3.3 Evaluation on Target Localization and Optical Flow Improvement

In this part, the effectiveness of target localization (TL) and optical flow improvement (OFI) in gesture recognition is evaluated. The experiments are performed on TPG and UCF24. Training and test sets of UCF24 are still split according to its official split 1.

For each dataset, two CNNs are trained and compared. One network, as the baseline, is trained and tested on the original optical flow images of the raw videos. The other network is trained on optical flow images obtained with target localization and optical flow improvement. The test is performed offline, same as the offline test method in Sect. 3.2.

The experiment results are shown in Table 2. From the comparison, we can see that target localization and optical flow improvement effectively increases accuracy on TPG dataset, but causes a small decrease on UCF24. The main reason for the decrease on UCF24 is that most of the actions in UCF24 are not exactly gestures but interactions with objects, such as balls and instruments. In this case, the application of target localization only concentrates on humans but leaves out the objects in the interactions, which causes the information deficiency.

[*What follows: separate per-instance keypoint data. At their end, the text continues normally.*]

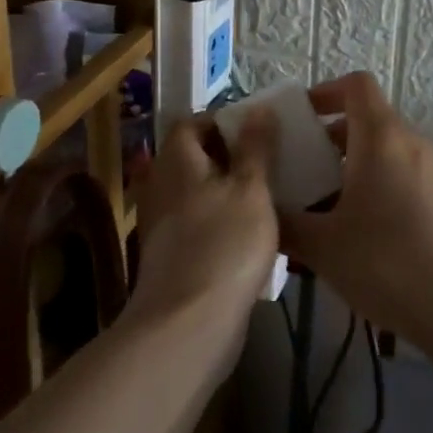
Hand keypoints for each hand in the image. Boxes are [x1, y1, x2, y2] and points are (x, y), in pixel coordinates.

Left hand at [127, 111, 279, 330]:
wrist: (188, 324)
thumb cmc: (225, 244)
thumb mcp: (252, 189)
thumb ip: (256, 147)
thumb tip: (258, 108)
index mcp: (176, 160)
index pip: (192, 123)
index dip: (223, 122)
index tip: (258, 132)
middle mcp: (162, 185)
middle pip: (195, 158)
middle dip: (231, 157)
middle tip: (270, 163)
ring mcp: (163, 224)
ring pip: (199, 192)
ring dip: (229, 191)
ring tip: (268, 198)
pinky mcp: (172, 256)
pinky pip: (199, 224)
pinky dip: (222, 222)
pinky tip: (251, 237)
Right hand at [277, 72, 432, 348]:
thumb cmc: (387, 262)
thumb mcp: (322, 245)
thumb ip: (284, 222)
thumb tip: (260, 210)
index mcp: (381, 137)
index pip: (355, 85)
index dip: (324, 92)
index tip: (297, 119)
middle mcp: (410, 143)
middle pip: (366, 119)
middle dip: (327, 138)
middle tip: (296, 169)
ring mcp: (431, 172)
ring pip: (382, 151)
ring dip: (347, 167)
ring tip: (318, 206)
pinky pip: (398, 175)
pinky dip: (371, 186)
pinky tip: (352, 231)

But for TPG dataset, the target localization brings significant performance improvement, because target localization effectively extracts target from environment and enhances optical flow from target motion. The result indicates that target localization is an effective method to enhance recognition performance in gesture area, especially in real-world scenarios.

Table 2. Accuracies of target localization (TL) and optical flow improvement (OFI) experiment

3.4 Evaluation on Overall Integrated Approach

The integrated online gesture recognition approach, which combines online recognition pipeline, target localization and optical flow improvement, is evaluated on three datasets, TPG, UCF24 and NATOPS, respectively. The online and offline tests are executed in the same way as introduced in Sect. 3.2.

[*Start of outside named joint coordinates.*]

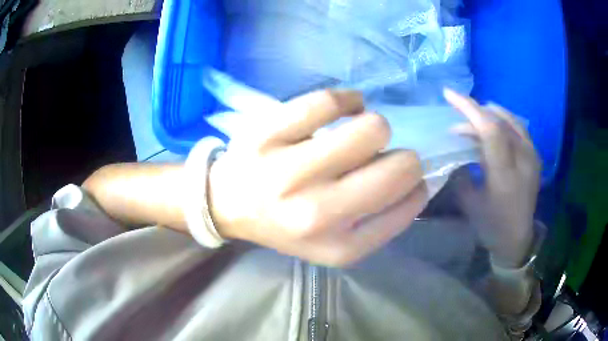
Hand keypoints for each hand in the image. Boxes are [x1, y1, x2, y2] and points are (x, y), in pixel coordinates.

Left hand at [208, 90, 427, 266]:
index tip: (406, 178)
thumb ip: (380, 219)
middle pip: (401, 166)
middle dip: (405, 156)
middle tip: (380, 156)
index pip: (408, 204)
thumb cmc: (287, 225)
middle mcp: (316, 214)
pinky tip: (345, 107)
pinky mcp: (267, 134)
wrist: (228, 206)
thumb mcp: (336, 243)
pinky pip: (328, 100)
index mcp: (339, 246)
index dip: (416, 185)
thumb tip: (418, 178)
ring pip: (372, 127)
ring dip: (375, 127)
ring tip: (357, 134)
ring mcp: (288, 171)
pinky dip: (347, 99)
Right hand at [445, 89, 540, 267]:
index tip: (449, 94)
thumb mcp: (470, 203)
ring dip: (490, 116)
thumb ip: (462, 172)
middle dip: (475, 115)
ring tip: (474, 121)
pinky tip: (495, 127)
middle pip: (499, 122)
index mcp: (505, 176)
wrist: (517, 239)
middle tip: (457, 125)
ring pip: (511, 121)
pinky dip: (504, 121)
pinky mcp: (535, 157)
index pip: (490, 129)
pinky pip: (519, 128)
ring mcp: (532, 157)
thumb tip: (456, 150)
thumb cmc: (491, 226)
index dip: (470, 108)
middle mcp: (523, 161)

For TPG and UCF24, our approach is compared with the temporal stream (TS) of two-stream CNNs [10], which is an offline method. For NATOPS dataset, our approach is compared with the extended online LDCRF method proposed in [21]. The LDCRF method utilizes all three kinds of data in NATOPS (RGB image, depth image and mask image) to recognize gestures, while only the RGB images of NATOPS are used in our approach.

Table 3 shows the comparison results, we can see that our integrated approach achieves satisfactory performance compared with baselines. The performance decrease in UCF24 is reasonable as we have analyzed in the previous sections. The reason for the relatively poor performance on NATOPS is that the gestures in this dataset contains many subtle hand movements and many pairs of gestures only differ in minor ways like thumb up or down. In this case, the optical flow feature used in our approach is not micromesh enough to capture these indistinctive differences. So our approach is better at gestures with big body motions, like traffic police gestures.

Table 4 shows our speed performance on three datasets. What is important is that our approach guarantees a real-time implementation of the algorithm, which is critical for online recognition in real applications. The average time cost per frame of our approach are about 55 ms–85 ms for low resolution videos (UCF24 and NATOPS) and high resolution videos (TPG) respectively. The processing speed is qualified for real-time recognition with frame sampling, which is a commonly used method to eliminate information redundancy in gesture sequences. The result shows that our integrated approach works well for real-time online gesture recognition task.

Table 3. Accuracy comparison on three datasets
Table 4. Speed performance of our approach on different datasets

4 Conclusion

In this paper, we propose an integrated online gesture recognition approach. The approach assembles online gesture recognition network, target localization and optical flow improvement. It is applicable in real-world environment and moving camera situation. Evaluations on several datasets show that the integrated approach gives a satisfying recognition accuracy while guaranteeing real-time processing speed.